►
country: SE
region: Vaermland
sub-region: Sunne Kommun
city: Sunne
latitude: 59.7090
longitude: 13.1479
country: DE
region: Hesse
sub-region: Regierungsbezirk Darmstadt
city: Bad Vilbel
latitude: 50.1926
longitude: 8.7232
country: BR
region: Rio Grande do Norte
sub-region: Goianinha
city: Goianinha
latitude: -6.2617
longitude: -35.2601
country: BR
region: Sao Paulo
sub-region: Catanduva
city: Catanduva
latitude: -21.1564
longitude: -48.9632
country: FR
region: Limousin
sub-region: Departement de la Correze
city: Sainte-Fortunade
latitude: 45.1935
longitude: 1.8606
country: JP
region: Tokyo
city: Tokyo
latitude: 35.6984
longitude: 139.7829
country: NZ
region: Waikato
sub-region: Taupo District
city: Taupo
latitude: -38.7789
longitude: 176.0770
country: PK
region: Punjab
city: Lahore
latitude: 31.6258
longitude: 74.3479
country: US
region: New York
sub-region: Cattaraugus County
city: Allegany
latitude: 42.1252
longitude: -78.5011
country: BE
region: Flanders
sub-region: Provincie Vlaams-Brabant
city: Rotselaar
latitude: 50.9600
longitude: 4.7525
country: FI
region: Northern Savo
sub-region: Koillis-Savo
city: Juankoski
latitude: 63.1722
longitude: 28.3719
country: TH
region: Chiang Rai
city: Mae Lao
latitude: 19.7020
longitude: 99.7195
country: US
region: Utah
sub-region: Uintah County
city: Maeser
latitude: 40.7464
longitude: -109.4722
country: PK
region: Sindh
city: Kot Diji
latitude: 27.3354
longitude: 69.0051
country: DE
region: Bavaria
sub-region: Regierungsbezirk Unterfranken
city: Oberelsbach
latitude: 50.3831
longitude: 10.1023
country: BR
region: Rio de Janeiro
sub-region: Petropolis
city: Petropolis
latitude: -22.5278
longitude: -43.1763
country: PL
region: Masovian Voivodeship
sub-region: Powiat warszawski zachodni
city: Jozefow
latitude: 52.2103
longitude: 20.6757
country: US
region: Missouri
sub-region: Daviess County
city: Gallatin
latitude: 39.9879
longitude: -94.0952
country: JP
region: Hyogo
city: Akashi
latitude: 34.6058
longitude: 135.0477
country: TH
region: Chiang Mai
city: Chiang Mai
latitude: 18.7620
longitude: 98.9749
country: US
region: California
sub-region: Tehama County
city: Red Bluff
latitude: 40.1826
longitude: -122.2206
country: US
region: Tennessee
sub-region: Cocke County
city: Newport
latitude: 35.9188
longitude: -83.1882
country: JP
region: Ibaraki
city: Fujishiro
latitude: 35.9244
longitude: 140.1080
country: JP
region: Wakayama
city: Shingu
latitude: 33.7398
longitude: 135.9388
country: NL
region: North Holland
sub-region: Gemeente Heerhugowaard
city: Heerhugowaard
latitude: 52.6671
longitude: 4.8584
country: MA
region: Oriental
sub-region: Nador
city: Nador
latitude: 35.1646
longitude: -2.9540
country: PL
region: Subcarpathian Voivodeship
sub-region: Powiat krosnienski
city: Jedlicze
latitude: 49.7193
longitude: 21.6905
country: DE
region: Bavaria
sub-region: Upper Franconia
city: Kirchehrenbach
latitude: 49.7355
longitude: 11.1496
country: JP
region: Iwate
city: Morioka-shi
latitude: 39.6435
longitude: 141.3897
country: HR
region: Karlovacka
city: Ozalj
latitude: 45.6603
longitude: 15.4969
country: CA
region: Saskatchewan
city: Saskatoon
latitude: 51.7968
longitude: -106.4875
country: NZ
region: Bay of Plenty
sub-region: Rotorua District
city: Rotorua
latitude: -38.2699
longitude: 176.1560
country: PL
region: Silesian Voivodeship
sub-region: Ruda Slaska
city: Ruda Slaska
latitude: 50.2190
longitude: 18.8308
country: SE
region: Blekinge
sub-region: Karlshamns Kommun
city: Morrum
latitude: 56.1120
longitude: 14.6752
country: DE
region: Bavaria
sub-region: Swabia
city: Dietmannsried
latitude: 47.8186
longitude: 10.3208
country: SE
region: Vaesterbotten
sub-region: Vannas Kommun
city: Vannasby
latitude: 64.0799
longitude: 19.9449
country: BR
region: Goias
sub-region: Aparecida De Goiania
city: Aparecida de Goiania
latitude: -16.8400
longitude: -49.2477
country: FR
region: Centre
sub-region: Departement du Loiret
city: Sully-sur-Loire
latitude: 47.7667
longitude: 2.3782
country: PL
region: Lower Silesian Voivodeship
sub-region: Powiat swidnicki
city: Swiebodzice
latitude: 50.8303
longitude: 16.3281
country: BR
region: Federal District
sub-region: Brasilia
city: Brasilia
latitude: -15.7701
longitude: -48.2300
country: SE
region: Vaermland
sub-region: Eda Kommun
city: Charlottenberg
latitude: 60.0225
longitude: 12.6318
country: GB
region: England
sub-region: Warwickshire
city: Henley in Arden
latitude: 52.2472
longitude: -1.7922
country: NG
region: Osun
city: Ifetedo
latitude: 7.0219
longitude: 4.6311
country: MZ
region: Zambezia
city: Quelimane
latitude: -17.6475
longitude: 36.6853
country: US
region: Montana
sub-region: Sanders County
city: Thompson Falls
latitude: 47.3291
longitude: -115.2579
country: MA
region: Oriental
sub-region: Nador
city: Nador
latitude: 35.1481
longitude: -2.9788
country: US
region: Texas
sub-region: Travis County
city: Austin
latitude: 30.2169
◄
Exercise directions >>
Quote the records between the lines holding "longitude: 176.0770" and "longitude: -122.2206", inclusive.

Answer in full >>
longitude: 176.0770
country: PK
region: Punjab
city: Lahore
latitude: 31.6258
longitude: 74.3479
country: US
region: New York
sub-region: Cattaraugus County
city: Allegany
latitude: 42.1252
longitude: -78.5011
country: BE
region: Flanders
sub-region: Provincie Vlaams-Brabant
city: Rotselaar
latitude: 50.9600
longitude: 4.7525
country: FI
region: Northern Savo
sub-region: Koillis-Savo
city: Juankoski
latitude: 63.1722
longitude: 28.3719
country: TH
region: Chiang Rai
city: Mae Lao
latitude: 19.7020
longitude: 99.7195
country: US
region: Utah
sub-region: Uintah County
city: Maeser
latitude: 40.7464
longitude: -109.4722
country: PK
region: Sindh
city: Kot Diji
latitude: 27.3354
longitude: 69.0051
country: DE
region: Bavaria
sub-region: Regierungsbezirk Unterfranken
city: Oberelsbach
latitude: 50.3831
longitude: 10.1023
country: BR
region: Rio de Janeiro
sub-region: Petropolis
city: Petropolis
latitude: -22.5278
longitude: -43.1763
country: PL
region: Masovian Voivodeship
sub-region: Powiat warszawski zachodni
city: Jozefow
latitude: 52.2103
longitude: 20.6757
country: US
region: Missouri
sub-region: Daviess County
city: Gallatin
latitude: 39.9879
longitude: -94.0952
country: JP
region: Hyogo
city: Akashi
latitude: 34.6058
longitude: 135.0477
country: TH
region: Chiang Mai
city: Chiang Mai
latitude: 18.7620
longitude: 98.9749
country: US
region: California
sub-region: Tehama County
city: Red Bluff
latitude: 40.1826
longitude: -122.2206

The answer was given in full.